Devemos notar ainda a forma como San Tiago Dantas identificava o Brasil, a partir de uma dimensão histórica, na dicotomia Ocidente x Oriente. Segundo ele, a experiência civilizatória realizada no nosso meio, a partir de um processo colonizador deliberado empregado por Portugal, iniciou um processo de transplantação da civilização ocidental. Este processo teria sido comunicado aos povos e continuaria a orientá-los após alcançarem a independência política, e, no caso das Américas espanhola e portuguesa, a partir da tentativa de implantação da civilização ocidental nos trópicos, aspecto irremediavelmente determinante da formação brasileira e das virtudes e vícios das suas políticas interna e externa.

Essa postura realça a ideia de "outro ocidente", termo que devemos a José Guilherme Merquior, também um pensador instigante do Brasil. Nas percepções do liberal Merquior e do trabalhista San Tiago a comum compreensão de que esse outro ocidente é a praia natural do Brasil, da sua cultura nacional e da sua diplomacia. Sintonia fina, contemporânea e mais ou menos coetânea entre dois intelectuais cujas reflexões sobre o tema separam-se no tempo por duas décadas, entre a dos 60 e a dos 80. Sintonia contemporânea que se pode dar também entre pensamentos não coetâneos, hipótese acolhida no universo compreensivo de um terceiro pensador brasileiro, Guerreiro Ramos, hoje mobilizado, com discutível precisão, por defensores da necessidade de “descolonização” do nosso pensamento político.

Pois é justamente nessa hipótese que se pode ler o discurso atual de Carney como portador de um pensamento político análogo.  Sem prejuízo da intensificação das relações comerciais com os países "do sul" (o próprio Canadá faz isso), a reação política global contra o trumpismo tem que superar a conversa do Sul Global.  Ir além dela. Mostra que o ocidente não é uma imagem do passado, inerte diante da ofensiva de um presidente autocrático à frente do governo de uma potência hegemônica. 

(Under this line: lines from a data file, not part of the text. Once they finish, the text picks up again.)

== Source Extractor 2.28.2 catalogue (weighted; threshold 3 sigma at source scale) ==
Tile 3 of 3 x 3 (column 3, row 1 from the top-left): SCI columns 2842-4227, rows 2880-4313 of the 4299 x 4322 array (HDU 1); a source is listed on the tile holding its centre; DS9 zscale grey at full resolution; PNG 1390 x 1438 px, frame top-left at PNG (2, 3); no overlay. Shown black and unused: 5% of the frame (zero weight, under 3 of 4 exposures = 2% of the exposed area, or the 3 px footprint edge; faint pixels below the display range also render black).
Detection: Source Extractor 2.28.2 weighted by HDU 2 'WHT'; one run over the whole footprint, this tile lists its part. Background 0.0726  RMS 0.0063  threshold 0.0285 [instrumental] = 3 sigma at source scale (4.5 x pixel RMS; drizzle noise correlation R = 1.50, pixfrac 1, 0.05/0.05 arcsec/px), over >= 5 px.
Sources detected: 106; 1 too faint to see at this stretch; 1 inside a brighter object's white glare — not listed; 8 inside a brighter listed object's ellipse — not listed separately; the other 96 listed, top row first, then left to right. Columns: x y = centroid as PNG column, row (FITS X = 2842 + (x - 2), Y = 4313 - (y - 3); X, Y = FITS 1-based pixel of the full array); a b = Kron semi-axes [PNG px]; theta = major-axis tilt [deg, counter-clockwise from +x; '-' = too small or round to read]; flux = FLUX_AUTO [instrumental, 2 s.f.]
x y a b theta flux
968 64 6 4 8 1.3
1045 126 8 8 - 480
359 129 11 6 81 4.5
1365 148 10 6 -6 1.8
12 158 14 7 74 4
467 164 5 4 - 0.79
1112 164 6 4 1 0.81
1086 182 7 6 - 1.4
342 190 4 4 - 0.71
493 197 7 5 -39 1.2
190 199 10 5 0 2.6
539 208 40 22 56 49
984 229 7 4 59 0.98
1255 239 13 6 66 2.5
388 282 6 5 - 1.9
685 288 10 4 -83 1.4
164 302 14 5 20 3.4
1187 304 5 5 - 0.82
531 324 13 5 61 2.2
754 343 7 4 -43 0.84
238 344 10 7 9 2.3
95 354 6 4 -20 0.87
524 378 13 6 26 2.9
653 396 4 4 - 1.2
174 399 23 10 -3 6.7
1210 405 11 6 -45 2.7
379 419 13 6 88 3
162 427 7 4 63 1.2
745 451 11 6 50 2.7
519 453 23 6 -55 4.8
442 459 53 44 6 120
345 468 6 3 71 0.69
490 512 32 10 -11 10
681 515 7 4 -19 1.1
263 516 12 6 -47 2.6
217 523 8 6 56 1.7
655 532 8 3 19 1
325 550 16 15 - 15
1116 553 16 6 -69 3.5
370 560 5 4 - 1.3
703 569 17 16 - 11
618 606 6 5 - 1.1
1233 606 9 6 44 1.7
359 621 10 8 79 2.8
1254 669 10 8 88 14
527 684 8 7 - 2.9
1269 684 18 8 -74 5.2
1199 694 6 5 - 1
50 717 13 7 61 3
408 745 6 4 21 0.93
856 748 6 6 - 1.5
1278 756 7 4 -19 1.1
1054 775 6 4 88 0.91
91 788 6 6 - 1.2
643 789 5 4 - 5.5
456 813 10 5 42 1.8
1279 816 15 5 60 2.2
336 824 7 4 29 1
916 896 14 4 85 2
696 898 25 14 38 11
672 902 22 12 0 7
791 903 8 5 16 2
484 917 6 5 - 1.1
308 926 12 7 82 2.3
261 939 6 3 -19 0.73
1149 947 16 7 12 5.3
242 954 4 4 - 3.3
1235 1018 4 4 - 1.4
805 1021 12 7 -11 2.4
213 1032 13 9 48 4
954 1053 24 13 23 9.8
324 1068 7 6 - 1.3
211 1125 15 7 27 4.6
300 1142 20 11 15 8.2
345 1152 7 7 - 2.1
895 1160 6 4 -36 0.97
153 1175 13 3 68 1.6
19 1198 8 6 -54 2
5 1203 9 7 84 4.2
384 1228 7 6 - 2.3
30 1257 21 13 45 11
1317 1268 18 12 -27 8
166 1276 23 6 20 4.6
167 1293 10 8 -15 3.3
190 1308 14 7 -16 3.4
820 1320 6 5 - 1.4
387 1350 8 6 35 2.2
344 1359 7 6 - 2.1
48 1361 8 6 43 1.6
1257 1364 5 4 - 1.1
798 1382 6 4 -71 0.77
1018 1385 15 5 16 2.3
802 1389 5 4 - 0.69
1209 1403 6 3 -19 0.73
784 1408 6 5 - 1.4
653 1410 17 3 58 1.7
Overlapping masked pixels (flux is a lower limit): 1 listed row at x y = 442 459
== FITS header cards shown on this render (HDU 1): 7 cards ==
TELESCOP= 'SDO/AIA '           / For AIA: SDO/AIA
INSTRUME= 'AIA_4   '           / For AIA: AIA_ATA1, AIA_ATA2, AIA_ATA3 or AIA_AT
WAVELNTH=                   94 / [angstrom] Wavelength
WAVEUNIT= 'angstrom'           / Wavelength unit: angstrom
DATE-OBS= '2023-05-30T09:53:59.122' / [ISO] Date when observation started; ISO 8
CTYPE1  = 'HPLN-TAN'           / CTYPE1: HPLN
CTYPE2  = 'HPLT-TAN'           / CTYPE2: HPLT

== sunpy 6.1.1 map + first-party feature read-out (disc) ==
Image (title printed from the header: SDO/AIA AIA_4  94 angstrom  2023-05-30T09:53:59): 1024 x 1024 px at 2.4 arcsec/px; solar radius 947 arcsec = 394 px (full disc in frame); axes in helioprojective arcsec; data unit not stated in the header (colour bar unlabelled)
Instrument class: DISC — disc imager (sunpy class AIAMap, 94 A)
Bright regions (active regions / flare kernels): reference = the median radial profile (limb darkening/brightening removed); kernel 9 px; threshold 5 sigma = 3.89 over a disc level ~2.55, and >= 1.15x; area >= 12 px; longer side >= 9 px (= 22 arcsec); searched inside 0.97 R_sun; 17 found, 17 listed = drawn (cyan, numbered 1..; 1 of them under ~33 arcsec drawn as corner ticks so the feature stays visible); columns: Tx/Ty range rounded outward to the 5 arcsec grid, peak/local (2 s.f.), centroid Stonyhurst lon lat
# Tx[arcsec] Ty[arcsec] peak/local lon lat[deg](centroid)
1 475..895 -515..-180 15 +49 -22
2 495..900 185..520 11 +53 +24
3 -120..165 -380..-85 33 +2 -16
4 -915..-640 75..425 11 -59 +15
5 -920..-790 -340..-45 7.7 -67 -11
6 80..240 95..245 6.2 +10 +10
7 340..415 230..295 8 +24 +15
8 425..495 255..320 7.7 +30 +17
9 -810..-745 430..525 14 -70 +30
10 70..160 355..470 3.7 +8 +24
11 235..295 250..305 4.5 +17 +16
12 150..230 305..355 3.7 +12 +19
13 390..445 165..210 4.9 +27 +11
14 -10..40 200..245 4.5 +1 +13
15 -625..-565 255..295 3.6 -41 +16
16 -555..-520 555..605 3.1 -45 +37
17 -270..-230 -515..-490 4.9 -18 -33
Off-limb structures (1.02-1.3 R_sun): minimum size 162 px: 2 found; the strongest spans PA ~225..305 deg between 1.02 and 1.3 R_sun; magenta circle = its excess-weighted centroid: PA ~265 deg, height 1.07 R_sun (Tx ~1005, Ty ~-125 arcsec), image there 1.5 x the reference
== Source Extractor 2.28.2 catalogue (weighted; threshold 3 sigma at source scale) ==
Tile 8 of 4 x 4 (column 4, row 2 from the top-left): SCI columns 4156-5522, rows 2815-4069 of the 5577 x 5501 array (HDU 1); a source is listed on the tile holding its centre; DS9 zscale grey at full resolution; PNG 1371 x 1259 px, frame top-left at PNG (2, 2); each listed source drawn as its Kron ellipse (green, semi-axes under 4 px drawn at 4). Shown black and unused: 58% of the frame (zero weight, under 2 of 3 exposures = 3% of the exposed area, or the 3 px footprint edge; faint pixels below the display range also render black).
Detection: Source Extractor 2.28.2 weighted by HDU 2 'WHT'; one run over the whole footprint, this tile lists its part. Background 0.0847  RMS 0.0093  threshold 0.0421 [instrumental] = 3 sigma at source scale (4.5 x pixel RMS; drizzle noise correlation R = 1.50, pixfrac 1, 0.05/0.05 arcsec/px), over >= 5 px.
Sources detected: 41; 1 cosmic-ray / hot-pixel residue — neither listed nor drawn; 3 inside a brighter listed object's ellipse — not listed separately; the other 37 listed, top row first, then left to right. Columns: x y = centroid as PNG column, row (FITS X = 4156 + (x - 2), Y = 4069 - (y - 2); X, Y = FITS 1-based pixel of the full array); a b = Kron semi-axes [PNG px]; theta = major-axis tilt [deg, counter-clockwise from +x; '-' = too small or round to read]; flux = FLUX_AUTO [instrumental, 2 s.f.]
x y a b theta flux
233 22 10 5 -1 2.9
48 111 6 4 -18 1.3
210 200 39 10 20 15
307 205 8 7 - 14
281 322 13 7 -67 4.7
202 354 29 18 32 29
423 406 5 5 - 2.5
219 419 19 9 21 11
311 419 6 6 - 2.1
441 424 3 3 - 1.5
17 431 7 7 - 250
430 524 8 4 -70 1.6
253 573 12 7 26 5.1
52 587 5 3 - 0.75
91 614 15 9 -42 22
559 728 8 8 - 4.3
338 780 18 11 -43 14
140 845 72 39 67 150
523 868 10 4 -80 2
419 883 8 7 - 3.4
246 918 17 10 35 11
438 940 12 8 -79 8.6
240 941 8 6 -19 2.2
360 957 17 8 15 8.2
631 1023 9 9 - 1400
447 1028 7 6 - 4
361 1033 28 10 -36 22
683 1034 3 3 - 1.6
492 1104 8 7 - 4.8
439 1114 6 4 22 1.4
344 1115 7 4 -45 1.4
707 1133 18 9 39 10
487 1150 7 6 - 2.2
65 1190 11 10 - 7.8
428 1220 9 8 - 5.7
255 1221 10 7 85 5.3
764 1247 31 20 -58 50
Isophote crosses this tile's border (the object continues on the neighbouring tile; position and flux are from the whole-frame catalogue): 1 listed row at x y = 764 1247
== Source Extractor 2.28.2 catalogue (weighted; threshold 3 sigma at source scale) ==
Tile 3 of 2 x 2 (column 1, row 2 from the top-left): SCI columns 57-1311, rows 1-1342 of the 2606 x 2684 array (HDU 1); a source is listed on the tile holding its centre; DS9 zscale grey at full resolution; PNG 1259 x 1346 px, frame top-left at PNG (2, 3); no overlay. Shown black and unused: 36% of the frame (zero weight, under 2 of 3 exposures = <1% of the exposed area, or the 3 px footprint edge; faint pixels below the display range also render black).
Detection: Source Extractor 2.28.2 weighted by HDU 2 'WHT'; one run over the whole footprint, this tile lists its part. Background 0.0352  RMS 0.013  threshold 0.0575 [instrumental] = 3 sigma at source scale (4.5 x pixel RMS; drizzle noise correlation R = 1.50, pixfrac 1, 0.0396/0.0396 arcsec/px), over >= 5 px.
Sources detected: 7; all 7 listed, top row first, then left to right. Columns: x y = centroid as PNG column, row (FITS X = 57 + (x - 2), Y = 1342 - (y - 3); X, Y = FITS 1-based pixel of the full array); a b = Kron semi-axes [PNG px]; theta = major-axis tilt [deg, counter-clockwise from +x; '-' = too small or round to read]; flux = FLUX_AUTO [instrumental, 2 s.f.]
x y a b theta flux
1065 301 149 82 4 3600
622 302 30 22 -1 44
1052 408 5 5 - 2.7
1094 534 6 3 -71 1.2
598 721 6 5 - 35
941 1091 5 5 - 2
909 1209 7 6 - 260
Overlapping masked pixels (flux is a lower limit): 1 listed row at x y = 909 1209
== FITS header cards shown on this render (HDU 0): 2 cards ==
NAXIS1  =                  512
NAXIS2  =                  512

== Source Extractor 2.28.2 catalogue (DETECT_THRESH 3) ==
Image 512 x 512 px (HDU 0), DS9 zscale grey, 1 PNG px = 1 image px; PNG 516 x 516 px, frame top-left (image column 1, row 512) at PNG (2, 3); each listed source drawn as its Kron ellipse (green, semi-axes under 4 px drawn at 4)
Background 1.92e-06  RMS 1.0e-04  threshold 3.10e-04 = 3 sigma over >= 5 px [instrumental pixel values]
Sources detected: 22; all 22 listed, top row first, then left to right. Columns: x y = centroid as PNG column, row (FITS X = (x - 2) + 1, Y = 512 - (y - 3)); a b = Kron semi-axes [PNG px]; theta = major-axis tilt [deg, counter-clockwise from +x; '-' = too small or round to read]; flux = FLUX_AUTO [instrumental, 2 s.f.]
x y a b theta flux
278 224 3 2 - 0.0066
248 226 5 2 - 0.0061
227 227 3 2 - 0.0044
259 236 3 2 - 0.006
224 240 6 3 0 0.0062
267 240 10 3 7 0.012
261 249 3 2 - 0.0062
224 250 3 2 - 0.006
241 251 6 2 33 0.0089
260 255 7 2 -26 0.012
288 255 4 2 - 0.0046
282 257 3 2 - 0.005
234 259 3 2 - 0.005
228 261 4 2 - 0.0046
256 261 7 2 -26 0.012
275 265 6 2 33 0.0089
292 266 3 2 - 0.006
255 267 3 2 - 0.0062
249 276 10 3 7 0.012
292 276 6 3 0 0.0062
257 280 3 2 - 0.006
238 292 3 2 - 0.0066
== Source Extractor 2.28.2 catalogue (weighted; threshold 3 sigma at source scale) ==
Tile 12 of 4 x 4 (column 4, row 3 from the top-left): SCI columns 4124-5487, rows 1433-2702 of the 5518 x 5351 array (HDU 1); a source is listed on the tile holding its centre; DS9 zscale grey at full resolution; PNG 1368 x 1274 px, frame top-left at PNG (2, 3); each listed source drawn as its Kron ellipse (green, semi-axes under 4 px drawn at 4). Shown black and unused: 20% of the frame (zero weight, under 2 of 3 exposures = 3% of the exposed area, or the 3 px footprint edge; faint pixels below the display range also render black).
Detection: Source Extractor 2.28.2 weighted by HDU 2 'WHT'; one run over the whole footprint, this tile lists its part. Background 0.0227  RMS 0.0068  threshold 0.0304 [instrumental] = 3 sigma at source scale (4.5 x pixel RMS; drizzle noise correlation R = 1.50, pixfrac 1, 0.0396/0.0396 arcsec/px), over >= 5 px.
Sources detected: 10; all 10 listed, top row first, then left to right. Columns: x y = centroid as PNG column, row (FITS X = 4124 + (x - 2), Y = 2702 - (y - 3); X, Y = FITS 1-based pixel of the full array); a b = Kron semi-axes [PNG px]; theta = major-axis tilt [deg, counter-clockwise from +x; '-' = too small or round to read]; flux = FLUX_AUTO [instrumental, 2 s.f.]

Sintonia com esse discurso inclusivo e não demarcatório de fronteiras ideológicas é caminho para o Brasil defender sua soberania sem negar laços tradicionais da sua trajetória histórica, colada a destinos de lugares onde a democracia política prosperou. Em outras palavras, outro ocidente, nunca anti-ocidente.  Tomara que o atual governo possa superar suas ambiguidades ideológicas e permitir que essa linha se desenvolva. O Brasil tem porte para isso e diplomacia capaz de cumprir essa missão nacional.